--- How to complete this task ---
In the listing that follows, the range to quote begins at the line that has "Rendered at 1241 by 1754 pixels." and ends after the line that has "Page size: 1241x1754."; quote it verbatim and add nothing.

------ Information supplied ------

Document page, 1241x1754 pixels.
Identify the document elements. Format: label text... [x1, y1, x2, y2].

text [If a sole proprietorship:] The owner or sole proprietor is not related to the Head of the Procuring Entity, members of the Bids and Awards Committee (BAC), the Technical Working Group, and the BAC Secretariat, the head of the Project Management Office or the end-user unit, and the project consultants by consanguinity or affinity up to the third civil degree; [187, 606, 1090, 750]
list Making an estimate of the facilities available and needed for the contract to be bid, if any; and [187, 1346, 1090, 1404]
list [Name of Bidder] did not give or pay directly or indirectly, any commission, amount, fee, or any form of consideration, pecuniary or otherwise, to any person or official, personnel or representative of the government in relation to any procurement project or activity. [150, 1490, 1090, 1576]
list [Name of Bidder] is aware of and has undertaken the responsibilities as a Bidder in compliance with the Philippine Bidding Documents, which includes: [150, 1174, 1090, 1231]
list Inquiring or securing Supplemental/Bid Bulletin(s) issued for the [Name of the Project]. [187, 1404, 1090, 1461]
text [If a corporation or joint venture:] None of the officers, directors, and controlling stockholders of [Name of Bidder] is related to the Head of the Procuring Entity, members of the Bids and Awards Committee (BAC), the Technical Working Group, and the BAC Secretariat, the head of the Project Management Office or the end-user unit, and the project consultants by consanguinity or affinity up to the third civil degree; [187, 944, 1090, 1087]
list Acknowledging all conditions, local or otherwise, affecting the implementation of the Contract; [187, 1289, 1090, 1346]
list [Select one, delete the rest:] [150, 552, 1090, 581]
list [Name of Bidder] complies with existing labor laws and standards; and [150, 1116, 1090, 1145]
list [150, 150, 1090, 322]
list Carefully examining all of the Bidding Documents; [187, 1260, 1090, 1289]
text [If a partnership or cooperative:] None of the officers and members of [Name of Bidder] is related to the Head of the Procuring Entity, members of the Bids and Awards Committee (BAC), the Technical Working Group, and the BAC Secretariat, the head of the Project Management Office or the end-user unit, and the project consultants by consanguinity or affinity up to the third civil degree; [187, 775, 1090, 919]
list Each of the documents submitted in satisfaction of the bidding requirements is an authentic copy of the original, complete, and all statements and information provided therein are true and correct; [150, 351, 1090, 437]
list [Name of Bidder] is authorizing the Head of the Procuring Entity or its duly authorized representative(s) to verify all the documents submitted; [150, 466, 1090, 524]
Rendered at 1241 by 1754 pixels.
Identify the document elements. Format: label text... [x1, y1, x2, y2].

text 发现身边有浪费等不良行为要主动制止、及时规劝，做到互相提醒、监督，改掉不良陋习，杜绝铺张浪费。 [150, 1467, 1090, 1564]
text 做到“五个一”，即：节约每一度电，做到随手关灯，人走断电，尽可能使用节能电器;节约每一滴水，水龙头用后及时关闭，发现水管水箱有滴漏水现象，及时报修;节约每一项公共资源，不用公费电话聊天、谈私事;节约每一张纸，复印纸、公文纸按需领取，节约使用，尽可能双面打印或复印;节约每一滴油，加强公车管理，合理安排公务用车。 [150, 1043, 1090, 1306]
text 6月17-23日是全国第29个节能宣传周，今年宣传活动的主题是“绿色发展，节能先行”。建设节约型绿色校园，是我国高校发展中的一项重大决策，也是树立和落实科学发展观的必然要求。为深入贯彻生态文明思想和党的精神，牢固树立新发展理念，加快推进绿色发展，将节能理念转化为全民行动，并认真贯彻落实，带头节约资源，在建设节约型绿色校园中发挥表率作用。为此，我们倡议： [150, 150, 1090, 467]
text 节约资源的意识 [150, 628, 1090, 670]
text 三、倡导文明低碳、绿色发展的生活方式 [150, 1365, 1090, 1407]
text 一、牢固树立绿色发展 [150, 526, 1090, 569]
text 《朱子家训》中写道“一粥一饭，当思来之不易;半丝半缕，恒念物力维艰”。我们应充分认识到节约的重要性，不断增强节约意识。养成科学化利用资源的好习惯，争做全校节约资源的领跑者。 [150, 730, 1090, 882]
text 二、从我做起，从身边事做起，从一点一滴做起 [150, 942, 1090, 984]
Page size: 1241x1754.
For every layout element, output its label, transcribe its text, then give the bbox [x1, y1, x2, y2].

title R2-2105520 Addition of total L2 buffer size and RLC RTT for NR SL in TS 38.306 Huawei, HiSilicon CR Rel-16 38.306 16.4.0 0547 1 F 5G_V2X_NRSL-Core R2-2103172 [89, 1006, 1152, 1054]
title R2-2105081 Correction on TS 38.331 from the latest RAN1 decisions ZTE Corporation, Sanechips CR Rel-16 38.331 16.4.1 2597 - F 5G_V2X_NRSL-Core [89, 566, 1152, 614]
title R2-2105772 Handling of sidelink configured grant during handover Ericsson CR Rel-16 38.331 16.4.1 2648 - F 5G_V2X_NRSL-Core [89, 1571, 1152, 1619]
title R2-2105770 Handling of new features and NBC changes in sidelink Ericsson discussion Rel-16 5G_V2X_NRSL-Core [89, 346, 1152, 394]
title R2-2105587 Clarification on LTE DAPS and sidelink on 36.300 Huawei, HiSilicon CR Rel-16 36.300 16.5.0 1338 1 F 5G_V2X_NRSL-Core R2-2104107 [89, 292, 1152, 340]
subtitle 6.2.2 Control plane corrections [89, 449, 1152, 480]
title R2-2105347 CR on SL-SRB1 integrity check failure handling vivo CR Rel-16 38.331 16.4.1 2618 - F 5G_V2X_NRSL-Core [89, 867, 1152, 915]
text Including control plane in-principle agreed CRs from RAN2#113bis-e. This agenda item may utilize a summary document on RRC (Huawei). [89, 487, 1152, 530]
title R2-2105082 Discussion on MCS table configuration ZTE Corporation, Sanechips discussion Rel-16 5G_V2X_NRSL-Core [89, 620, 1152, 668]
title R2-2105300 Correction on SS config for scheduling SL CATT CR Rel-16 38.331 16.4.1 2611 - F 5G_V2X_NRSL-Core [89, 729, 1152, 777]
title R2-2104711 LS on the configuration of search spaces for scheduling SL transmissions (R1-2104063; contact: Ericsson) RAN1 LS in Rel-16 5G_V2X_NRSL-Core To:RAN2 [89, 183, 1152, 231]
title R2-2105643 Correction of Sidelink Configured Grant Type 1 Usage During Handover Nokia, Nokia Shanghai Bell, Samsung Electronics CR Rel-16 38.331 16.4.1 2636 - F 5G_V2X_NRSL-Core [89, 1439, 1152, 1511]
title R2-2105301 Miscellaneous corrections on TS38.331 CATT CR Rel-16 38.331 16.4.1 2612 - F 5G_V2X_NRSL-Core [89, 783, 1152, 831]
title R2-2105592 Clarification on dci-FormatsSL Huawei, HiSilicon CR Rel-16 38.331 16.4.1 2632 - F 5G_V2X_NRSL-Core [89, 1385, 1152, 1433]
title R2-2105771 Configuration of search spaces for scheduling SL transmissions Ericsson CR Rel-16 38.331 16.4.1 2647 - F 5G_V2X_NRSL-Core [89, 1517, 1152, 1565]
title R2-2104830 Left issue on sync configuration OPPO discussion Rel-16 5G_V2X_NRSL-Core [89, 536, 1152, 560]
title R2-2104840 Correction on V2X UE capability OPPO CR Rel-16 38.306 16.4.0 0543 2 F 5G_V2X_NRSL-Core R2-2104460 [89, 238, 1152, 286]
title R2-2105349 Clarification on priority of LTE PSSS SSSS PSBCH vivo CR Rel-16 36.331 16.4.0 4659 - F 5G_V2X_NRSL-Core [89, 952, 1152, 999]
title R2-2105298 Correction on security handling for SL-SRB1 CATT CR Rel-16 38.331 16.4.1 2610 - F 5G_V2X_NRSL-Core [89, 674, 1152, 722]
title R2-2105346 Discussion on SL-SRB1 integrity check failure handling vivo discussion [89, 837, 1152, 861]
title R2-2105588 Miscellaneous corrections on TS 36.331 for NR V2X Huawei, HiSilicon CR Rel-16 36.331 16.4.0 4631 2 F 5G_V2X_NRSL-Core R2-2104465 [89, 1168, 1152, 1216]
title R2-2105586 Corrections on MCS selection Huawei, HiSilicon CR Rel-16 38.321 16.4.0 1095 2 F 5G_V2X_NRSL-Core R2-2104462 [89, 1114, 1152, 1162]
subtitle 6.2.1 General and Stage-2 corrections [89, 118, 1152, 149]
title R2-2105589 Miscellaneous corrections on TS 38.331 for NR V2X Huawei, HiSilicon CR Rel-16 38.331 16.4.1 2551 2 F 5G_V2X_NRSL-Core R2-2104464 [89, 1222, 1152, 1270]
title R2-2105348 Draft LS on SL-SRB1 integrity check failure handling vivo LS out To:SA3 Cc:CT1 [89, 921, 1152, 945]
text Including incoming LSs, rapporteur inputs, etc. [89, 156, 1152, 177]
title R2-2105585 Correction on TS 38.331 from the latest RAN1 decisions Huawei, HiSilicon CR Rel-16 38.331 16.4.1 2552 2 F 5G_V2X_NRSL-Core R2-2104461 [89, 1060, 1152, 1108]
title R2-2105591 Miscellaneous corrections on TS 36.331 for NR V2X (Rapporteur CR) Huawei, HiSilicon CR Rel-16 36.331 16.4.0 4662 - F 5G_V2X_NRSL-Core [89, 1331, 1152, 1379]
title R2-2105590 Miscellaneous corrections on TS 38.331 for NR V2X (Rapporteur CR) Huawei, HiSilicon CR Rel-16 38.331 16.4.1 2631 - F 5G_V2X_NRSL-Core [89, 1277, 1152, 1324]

------

--- Solution ---
Rendered at 1241 by 1754 pixels.
Identify the document elements. Format: label text... [x1, y1, x2, y2].

text 发现身边有浪费等不良行为要主动制止、及时规劝，做到互相提醒、监督，改掉不良陋习，杜绝铺张浪费。 [150, 1467, 1090, 1564]
text 做到“五个一”，即：节约每一度电，做到随手关灯，人走断电，尽可能使用节能电器;节约每一滴水，水龙头用后及时关闭，发现水管水箱有滴漏水现象，及时报修;节约每一项公共资源，不用公费电话聊天、谈私事;节约每一张纸，复印纸、公文纸按需领取，节约使用，尽可能双面打印或复印;节约每一滴油，加强公车管理，合理安排公务用车。 [150, 1043, 1090, 1306]
text 6月17-23日是全国第29个节能宣传周，今年宣传活动的主题是“绿色发展，节能先行”。建设节约型绿色校园，是我国高校发展中的一项重大决策，也是树立和落实科学发展观的必然要求。为深入贯彻生态文明思想和党的精神，牢固树立新发展理念，加快推进绿色发展，将节能理念转化为全民行动，并认真贯彻落实，带头节约资源，在建设节约型绿色校园中发挥表率作用。为此，我们倡议： [150, 150, 1090, 467]
text 节约资源的意识 [150, 628, 1090, 670]
text 三、倡导文明低碳、绿色发展的生活方式 [150, 1365, 1090, 1407]
text 一、牢固树立绿色发展 [150, 526, 1090, 569]
text 《朱子家训》中写道“一粥一饭，当思来之不易;半丝半缕，恒念物力维艰”。我们应充分认识到节约的重要性，不断增强节约意识。养成科学化利用资源的好习惯，争做全校节约资源的领跑者。 [150, 730, 1090, 882]
text 二、从我做起，从身边事做起，从一点一滴做起 [150, 942, 1090, 984]
Page size: 1241x1754.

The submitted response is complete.